Johannelund is a city district with more than 5000 inhabitants in the south of Linköping. Johannelund is adjoining the districts Tannefors, Hackefors, Hjulsbro, Berga, Ekholmen, Vimanshäll and Hejdegården. Johannelund consists of the following areas: Johannelund center, Duvkullen, Spångerum, Lower Johannelund, Upper Johannelund, Tennsoldaten and Braskensbro.

Located in Johannelund Center are a healthcare center, a retirement home, a library, a pharmacy, the church of Johannelund Parish, a pizzeria, a café, a betting shop, a hairdresser, a flower shop, a veterinary, a bakery, a clothing store, a cobbler, a reteierment home and a grocery store with postal service. Within the area there are several day- and after-school, primary school and the independent school Nya munken for grades 7-9. Bus connections with Östgötatrafiken are frequent and along Stångån there are also pedestrian and bicycle paths reaching central Linköping city a few kilometers from Johannelund.

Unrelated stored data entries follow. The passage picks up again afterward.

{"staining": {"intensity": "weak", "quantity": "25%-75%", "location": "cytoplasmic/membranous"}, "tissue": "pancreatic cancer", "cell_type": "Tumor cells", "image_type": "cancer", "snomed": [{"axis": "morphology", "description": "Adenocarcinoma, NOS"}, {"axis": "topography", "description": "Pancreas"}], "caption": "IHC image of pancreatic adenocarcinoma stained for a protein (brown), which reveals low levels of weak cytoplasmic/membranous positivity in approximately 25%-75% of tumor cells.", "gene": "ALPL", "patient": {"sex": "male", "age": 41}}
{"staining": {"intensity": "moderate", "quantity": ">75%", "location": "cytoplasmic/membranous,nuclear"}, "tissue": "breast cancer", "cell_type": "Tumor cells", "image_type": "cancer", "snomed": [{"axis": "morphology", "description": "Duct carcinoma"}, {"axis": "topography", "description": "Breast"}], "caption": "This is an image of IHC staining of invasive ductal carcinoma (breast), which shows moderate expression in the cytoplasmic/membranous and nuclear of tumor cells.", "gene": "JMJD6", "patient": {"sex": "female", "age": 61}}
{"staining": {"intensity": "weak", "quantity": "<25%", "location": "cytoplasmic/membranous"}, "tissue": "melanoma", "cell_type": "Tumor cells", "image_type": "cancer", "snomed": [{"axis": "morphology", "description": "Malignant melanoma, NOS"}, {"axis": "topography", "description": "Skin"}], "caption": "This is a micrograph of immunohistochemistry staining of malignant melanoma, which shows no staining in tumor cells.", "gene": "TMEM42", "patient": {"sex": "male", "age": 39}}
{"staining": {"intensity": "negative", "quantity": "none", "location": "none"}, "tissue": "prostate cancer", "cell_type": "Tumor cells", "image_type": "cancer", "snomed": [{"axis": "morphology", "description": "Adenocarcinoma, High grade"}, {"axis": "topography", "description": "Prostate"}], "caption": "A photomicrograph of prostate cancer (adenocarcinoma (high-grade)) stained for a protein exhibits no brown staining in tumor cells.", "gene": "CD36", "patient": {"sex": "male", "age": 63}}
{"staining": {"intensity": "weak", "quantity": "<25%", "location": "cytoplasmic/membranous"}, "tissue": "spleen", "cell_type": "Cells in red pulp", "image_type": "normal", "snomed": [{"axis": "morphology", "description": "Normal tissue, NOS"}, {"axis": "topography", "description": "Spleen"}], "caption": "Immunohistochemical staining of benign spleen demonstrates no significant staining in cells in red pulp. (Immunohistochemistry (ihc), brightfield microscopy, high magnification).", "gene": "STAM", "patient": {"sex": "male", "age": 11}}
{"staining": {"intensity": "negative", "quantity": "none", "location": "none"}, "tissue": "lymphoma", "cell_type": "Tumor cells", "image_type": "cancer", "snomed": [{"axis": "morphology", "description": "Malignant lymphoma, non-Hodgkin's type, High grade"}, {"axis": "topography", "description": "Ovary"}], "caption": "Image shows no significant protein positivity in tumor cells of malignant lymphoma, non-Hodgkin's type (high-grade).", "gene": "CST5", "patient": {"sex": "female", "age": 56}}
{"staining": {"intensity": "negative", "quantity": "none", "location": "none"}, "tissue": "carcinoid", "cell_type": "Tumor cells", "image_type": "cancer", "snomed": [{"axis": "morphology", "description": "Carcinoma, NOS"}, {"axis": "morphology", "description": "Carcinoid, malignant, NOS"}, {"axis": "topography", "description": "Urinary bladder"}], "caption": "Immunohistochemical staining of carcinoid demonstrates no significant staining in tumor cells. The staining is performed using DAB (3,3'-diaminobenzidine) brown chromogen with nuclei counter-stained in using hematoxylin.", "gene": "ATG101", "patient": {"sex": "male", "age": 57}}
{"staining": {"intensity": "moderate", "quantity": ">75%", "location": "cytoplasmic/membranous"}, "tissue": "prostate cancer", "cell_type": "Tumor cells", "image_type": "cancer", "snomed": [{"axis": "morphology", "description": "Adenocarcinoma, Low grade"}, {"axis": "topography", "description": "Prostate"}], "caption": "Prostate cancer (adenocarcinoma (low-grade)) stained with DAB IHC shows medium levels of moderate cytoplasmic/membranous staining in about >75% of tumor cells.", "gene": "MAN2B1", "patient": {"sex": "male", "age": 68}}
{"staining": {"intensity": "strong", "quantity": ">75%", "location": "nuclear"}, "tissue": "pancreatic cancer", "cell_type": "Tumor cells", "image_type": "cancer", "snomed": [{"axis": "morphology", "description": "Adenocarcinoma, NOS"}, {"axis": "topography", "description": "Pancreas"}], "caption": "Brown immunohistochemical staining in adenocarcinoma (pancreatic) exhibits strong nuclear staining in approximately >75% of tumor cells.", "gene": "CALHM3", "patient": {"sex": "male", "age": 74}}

Johannelund was the first predominantly suburban project that was built in Linköping and is also part of the Million Programme. Most apartment blocks, with both condominiums and rental apartments, built in 1950s and 1970s. Johannelund has an unemployment rate of 6,4% as of 2021.

Johannelund has many green spaces and proximity to Stångån. The district's allotment areas Emmalund and Ådala, a number of small woods of which the largest and most central is called Johannelund Forest. The district is also soccer fields, tennis courts, swimming and a wading pool. The Johannelund bath in Stångån, north of Brokind trail, was upgraded during the spring of 2011 and was fitted with a lagoon, which was completed in June 2011. The area also has Johannelund Scouts, founded in 1959.